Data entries
--- START ---
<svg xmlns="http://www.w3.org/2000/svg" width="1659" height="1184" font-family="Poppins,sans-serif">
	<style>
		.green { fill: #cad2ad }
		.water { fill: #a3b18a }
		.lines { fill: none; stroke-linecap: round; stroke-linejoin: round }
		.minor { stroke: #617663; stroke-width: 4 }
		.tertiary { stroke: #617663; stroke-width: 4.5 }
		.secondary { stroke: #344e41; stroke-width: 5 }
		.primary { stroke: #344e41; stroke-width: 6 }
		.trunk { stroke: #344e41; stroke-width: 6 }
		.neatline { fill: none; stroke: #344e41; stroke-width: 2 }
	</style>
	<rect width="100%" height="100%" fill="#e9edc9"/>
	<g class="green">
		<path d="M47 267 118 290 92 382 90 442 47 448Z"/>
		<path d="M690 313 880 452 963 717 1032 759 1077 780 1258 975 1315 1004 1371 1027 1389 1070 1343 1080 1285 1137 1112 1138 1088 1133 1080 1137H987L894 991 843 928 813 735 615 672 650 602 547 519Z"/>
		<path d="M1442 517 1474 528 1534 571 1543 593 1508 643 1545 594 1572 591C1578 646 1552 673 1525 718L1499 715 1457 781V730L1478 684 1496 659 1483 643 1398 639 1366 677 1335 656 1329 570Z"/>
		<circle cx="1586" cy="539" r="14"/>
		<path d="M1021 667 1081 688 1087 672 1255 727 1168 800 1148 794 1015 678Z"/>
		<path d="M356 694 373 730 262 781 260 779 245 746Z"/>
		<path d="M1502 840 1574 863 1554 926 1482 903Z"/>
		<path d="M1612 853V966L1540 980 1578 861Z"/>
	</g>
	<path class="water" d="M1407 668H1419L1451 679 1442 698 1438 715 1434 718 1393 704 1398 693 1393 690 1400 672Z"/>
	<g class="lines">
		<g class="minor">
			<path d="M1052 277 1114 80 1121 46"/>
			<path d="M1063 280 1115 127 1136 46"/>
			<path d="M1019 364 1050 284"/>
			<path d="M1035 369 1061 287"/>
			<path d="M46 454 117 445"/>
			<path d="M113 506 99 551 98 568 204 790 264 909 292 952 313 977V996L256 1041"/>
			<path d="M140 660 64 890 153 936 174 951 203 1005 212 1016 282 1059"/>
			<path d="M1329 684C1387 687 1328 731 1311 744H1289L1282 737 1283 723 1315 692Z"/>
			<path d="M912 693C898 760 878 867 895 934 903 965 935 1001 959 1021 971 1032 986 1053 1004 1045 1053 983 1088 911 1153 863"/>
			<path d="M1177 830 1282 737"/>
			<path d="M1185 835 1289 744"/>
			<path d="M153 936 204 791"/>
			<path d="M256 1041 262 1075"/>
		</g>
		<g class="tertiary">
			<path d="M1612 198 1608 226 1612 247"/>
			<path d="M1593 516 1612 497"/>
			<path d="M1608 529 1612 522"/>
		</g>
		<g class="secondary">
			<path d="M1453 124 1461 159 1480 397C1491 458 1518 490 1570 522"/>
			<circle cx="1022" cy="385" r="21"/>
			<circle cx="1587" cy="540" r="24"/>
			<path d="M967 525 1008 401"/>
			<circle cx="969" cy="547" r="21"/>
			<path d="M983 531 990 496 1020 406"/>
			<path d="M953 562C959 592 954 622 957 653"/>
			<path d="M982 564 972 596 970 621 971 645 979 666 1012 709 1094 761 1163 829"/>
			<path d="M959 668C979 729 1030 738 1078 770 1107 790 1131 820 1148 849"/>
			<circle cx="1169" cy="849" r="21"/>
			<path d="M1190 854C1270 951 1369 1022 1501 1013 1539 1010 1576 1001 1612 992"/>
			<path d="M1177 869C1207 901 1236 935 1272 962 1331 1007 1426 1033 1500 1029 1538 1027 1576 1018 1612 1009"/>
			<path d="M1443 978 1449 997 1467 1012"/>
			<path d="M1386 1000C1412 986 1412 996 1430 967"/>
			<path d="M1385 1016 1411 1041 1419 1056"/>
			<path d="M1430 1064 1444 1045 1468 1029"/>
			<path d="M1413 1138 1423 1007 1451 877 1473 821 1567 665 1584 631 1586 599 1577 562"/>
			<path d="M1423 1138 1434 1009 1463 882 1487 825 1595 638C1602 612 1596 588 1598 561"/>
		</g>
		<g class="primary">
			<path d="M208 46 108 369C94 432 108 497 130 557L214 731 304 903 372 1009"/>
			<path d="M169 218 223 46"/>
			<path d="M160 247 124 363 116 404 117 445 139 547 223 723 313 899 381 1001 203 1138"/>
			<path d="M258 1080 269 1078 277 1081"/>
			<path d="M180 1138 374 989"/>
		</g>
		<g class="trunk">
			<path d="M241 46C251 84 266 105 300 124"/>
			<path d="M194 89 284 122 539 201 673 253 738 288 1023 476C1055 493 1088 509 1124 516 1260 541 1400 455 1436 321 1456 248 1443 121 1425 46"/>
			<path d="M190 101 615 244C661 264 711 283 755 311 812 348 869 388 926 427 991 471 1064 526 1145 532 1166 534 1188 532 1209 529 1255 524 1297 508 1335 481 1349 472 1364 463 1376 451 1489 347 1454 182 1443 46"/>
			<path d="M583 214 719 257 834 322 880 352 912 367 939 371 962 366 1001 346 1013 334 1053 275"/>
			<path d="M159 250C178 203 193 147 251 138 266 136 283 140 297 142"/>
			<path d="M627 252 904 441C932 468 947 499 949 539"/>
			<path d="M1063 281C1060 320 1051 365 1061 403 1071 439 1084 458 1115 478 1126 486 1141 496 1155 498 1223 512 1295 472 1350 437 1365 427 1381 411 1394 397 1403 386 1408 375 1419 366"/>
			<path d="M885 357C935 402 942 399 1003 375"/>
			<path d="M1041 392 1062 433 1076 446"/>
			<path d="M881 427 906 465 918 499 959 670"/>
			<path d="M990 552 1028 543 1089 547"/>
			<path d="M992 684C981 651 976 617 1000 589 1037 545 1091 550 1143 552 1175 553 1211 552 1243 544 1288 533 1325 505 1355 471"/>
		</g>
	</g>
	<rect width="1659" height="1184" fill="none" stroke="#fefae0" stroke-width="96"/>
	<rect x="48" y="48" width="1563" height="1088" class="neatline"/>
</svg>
--- END ---
Exercise brief
Write out all of the entries above, exactly and in full.

Reply
<svg xmlns="http://www.w3.org/2000/svg" width="1659" height="1184" font-family="Poppins,sans-serif">
	<style>
		.green { fill: #cad2ad }
		.water { fill: #a3b18a }
		.lines { fill: none; stroke-linecap: round; stroke-linejoin: round }
		.minor { stroke: #617663; stroke-width: 4 }
		.tertiary { stroke: #617663; stroke-width: 4.5 }
		.secondary { stroke: #344e41; stroke-width: 5 }
		.primary { stroke: #344e41; stroke-width: 6 }
		.trunk { stroke: #344e41; stroke-width: 6 }
		.neatline { fill: none; stroke: #344e41; stroke-width: 2 }
	</style>
	<rect width="100%" height="100%" fill="#e9edc9"/>
	<g class="green">
		<path d="M47 267 118 290 92 382 90 442 47 448Z"/>
		<path d="M690 313 880 452 963 717 1032 759 1077 780 1258 975 1315 1004 1371 1027 1389 1070 1343 1080 1285 1137 1112 1138 1088 1133 1080 1137H987L894 991 843 928 813 735 615 672 650 602 547 519Z"/>
		<path d="M1442 517 1474 528 1534 571 1543 593 1508 643 1545 594 1572 591C1578 646 1552 673 1525 718L1499 715 1457 781V730L1478 684 1496 659 1483 643 1398 639 1366 677 1335 656 1329 570Z"/>
		<circle cx="1586" cy="539" r="14"/>
		<path d="M1021 667 1081 688 1087 672 1255 727 1168 800 1148 794 1015 678Z"/>
		<path d="M356 694 373 730 262 781 260 779 245 746Z"/>
		<path d="M1502 840 1574 863 1554 926 1482 903Z"/>
		<path d="M1612 853V966L1540 980 1578 861Z"/>
	</g>
	<path class="water" d="M1407 668H1419L1451 679 1442 698 1438 715 1434 718 1393 704 1398 693 1393 690 1400 672Z"/>
	<g class="lines">
		<g class="minor">
			<path d="M1052 277 1114 80 1121 46"/>
			<path d="M1063 280 1115 127 1136 46"/>
			<path d="M1019 364 1050 284"/>
			<path d="M1035 369 1061 287"/>
			<path d="M46 454 117 445"/>
			<path d="M113 506 99 551 98 568 204 790 264 909 292 952 313 977V996L256 1041"/>
			<path d="M140 660 64 890 153 936 174 951 203 1005 212 1016 282 1059"/>
			<path d="M1329 684C1387 687 1328 731 1311 744H1289L1282 737 1283 723 1315 692Z"/>
			<path d="M912 693C898 760 878 867 895 934 903 965 935 1001 959 1021 971 1032 986 1053 1004 1045 1053 983 1088 911 1153 863"/>
			<path d="M1177 830 1282 737"/>
			<path d="M1185 835 1289 744"/>
			<path d="M153 936 204 791"/>
			<path d="M256 1041 262 1075"/>
		</g>
		<g class="tertiary">
			<path d="M1612 198 1608 226 1612 247"/>
			<path d="M1593 516 1612 497"/>
			<path d="M1608 529 1612 522"/>
		</g>
		<g class="secondary">
			<path d="M1453 124 1461 159 1480 397C1491 458 1518 490 1570 522"/>
			<circle cx="1022" cy="385" r="21"/>
			<circle cx="1587" cy="540" r="24"/>
			<path d="M967 525 1008 401"/>
			<circle cx="969" cy="547" r="21"/>
			<path d="M983 531 990 496 1020 406"/>
			<path d="M953 562C959 592 954 622 957 653"/>
			<path d="M982 564 972 596 970 621 971 645 979 666 1012 709 1094 761 1163 829"/>
			<path d="M959 668C979 729 1030 738 1078 770 1107 790 1131 820 1148 849"/>
			<circle cx="1169" cy="849" r="21"/>
			<path d="M1190 854C1270 951 1369 1022 1501 1013 1539 1010 1576 1001 1612 992"/>
			<path d="M1177 869C1207 901 1236 935 1272 962 1331 1007 1426 1033 1500 1029 1538 1027 1576 1018 1612 1009"/>
			<path d="M1443 978 1449 997 1467 1012"/>
			<path d="M1386 1000C1412 986 1412 996 1430 967"/>
			<path d="M1385 1016 1411 1041 1419 1056"/>
			<path d="M1430 1064 1444 1045 1468 1029"/>
			<path d="M1413 1138 1423 1007 1451 877 1473 821 1567 665 1584 631 1586 599 1577 562"/>
			<path d="M1423 1138 1434 1009 1463 882 1487 825 1595 638C1602 612 1596 588 1598 561"/>
		</g>
		<g class="primary">
			<path d="M208 46 108 369C94 432 108 497 130 557L214 731 304 903 372 1009"/>
			<path d="M169 218 223 46"/>
			<path d="M160 247 124 363 116 404 117 445 139 547 223 723 313 899 381 1001 203 1138"/>
			<path d="M258 1080 269 1078 277 1081"/>
			<path d="M180 1138 374 989"/>
		</g>
		<g class="trunk">
			<path d="M241 46C251 84 266 105 300 124"/>
			<path d="M194 89 284 122 539 201 673 253 738 288 1023 476C1055 493 1088 509 1124 516 1260 541 1400 455 1436 321 1456 248 1443 121 1425 46"/>
			<path d="M190 101 615 244C661 264 711 283 755 311 812 348 869 388 926 427 991 471 1064 526 1145 532 1166 534 1188 532 1209 529 1255 524 1297 508 1335 481 1349 472 1364 463 1376 451 1489 347 1454 182 1443 46"/>
			<path d="M583 214 719 257 834 322 880 352 912 367 939 371 962 366 1001 346 1013 334 1053 275"/>
			<path d="M159 250C178 203 193 147 251 138 266 136 283 140 297 142"/>
			<path d="M627 252 904 441C932 468 947 499 949 539"/>
			<path d="M1063 281C1060 320 1051 365 1061 403 1071 439 1084 458 1115 478 1126 486 1141 496 1155 498 1223 512 1295 472 1350 437 1365 427 1381 411 1394 397 1403 386 1408 375 1419 366"/>
			<path d="M885 357C935 402 942 399 1003 375"/>
			<path d="M1041 392 1062 433 1076 446"/>
			<path d="M881 427 906 465 918 499 959 670"/>
			<path d="M990 552 1028 543 1089 547"/>
			<path d="M992 684C981 651 976 617 1000 589 1037 545 1091 550 1143 552 1175 553 1211 552 1243 544 1288 533 1325 505 1355 471"/>
		</g>
	</g>
	<rect width="1659" height="1184" fill="none" stroke="#fefae0" stroke-width="96"/>
	<rect x="48" y="48" width="1563" height="1088" class="neatline"/>
</svg>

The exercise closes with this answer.